Metin Parçası ▸
┌──

GURABA İSLAM الإسلام الغرباء

Gıybet Dedikodu ve Laf Taşımak..

Etiketler:
GIYBET DEDİKODU VE LAF TAŞIMAK

بِسْمِ اللهِ الرَّحْمنِ الرَّحِيمِِ

Kullarından kendisine itaat edenleri cennetle müjdeleyen ve isyan edenleri de cehennemle korkutan Allah’a hamdolsun.

Şehadet ederim ki Allah’tan başka ilah yoktur. O, tektir ve ortağı da yoktur.

Ve yine şehadet ederim ki ; Muhammed O’nun kulu, rasulü ve kulları arasından seçtiği dostudur… O resul ki ,bizleri gecesi gündüzü gibi aydınlık olan bir yol üzere bırakmıştır ; artık o yoldan ancak helak olan kimseler sapar. Allah’ın salâtı ve selamı Onun, ailesinin, ashabının ve Kıyamet’e kadar onlara uyan ve yollarında yürüyenlerin üzerine olsun.

└──

Veri Kayıtları ▸
┌──

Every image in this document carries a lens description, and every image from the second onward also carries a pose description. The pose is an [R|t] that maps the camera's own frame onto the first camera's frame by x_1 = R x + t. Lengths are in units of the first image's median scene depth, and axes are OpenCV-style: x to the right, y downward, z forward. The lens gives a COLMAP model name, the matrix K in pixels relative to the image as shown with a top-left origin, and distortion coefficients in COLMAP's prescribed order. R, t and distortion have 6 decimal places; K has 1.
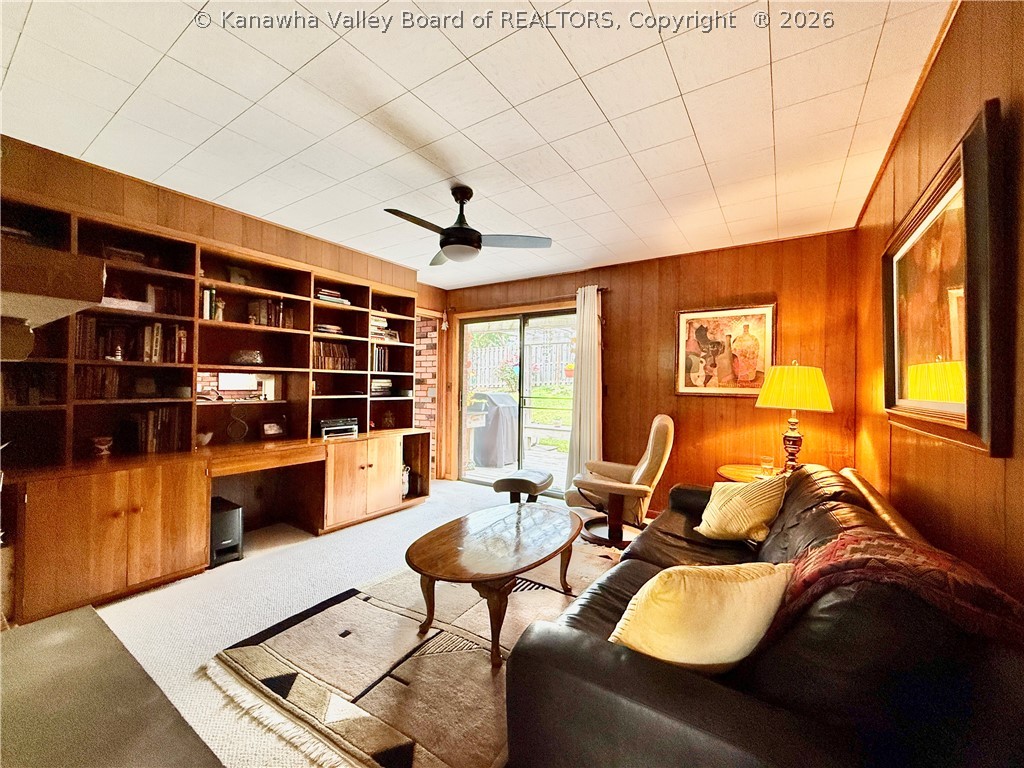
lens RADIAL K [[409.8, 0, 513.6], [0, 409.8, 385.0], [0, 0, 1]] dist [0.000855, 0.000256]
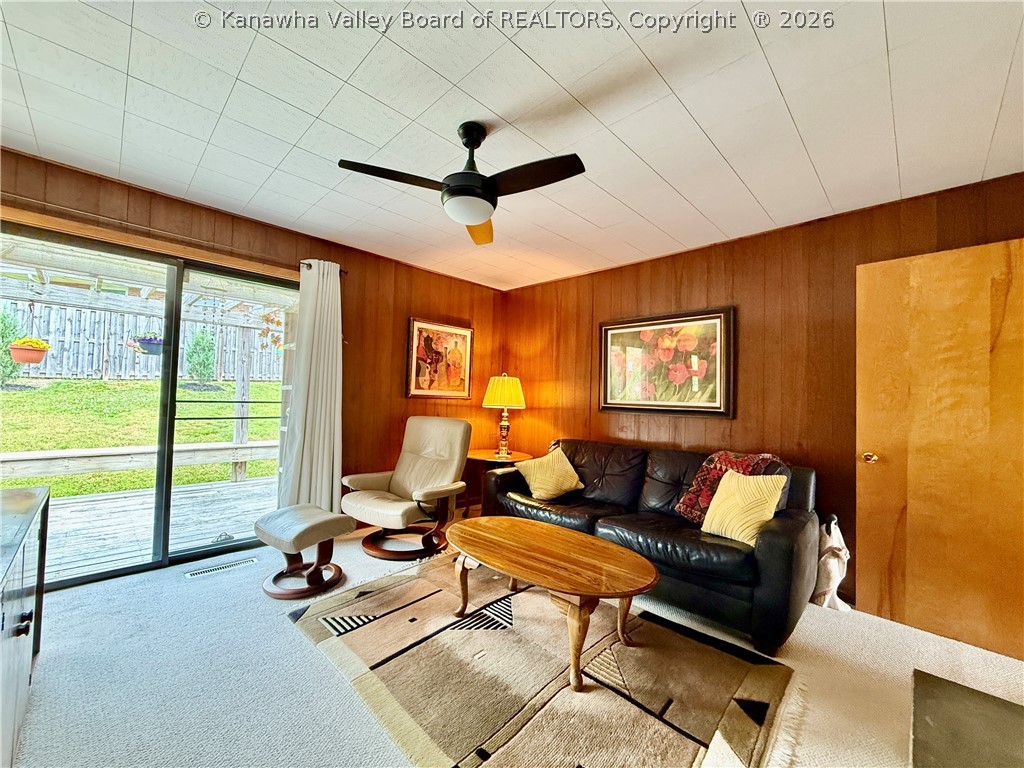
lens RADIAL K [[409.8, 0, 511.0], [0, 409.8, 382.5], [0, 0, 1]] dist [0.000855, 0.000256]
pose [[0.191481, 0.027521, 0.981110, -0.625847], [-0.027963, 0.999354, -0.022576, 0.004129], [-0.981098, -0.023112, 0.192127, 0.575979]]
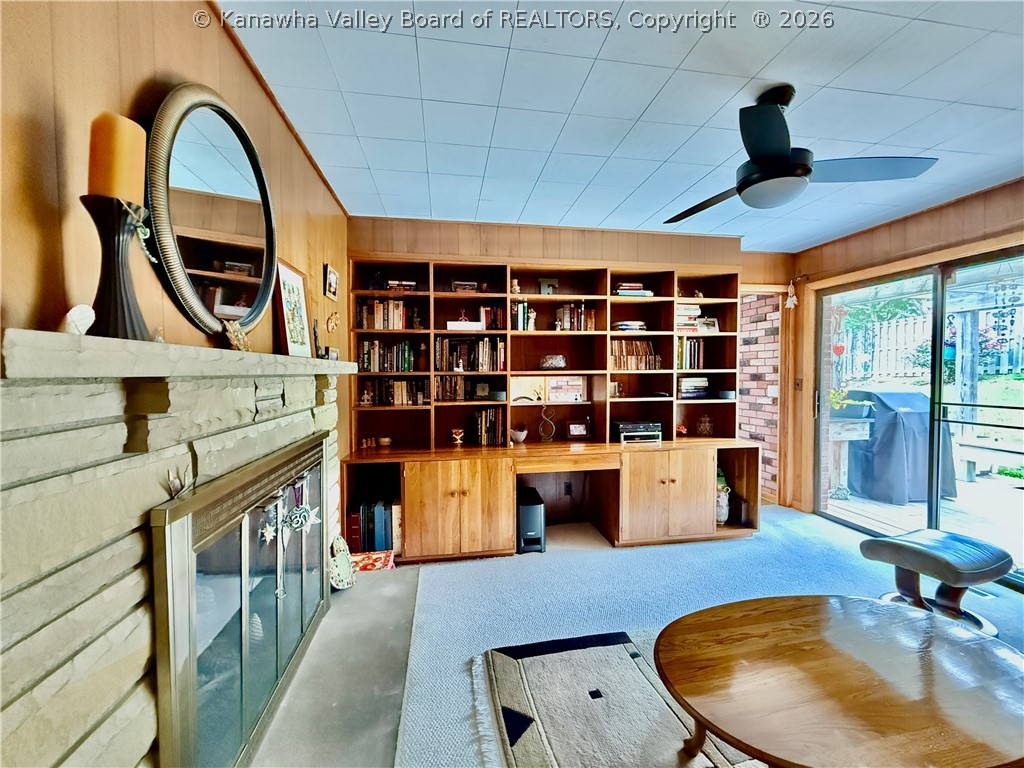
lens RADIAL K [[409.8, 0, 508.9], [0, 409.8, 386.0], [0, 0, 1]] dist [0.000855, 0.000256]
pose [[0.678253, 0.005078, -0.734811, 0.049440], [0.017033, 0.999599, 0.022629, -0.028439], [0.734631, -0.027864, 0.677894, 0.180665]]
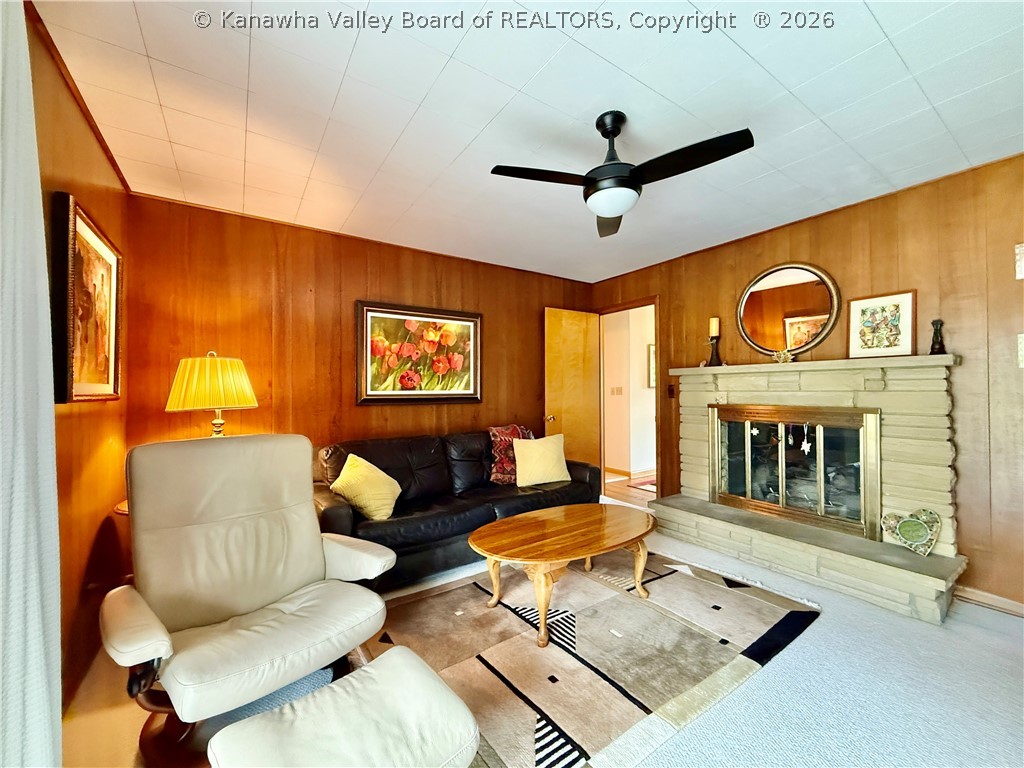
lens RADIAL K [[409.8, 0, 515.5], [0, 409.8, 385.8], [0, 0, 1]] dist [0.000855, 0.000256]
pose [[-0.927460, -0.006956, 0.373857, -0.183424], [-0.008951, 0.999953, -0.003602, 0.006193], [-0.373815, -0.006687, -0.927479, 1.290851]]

└──
┌──

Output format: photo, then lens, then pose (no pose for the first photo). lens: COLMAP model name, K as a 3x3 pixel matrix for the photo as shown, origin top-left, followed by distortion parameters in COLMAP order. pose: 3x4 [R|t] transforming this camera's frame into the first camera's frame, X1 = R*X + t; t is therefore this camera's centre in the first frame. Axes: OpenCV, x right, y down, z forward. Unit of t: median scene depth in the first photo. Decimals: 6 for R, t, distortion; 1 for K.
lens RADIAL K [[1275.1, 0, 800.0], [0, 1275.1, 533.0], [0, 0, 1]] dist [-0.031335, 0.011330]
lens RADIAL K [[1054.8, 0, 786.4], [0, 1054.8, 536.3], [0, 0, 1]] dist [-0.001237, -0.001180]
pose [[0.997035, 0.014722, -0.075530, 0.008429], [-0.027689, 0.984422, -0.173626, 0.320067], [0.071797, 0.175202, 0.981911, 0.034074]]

└──

Çalışmanın Amacı ▸ Metin parçasında Muhammed'in Allah'a göre ne olduğuna dair sayılan nitelendirmelerin hepsini yazın.

Cevap Bölümü ▸
- O'nun kulu
- O'nun rasulü
- O'nun kulları arasından seçtiği dostu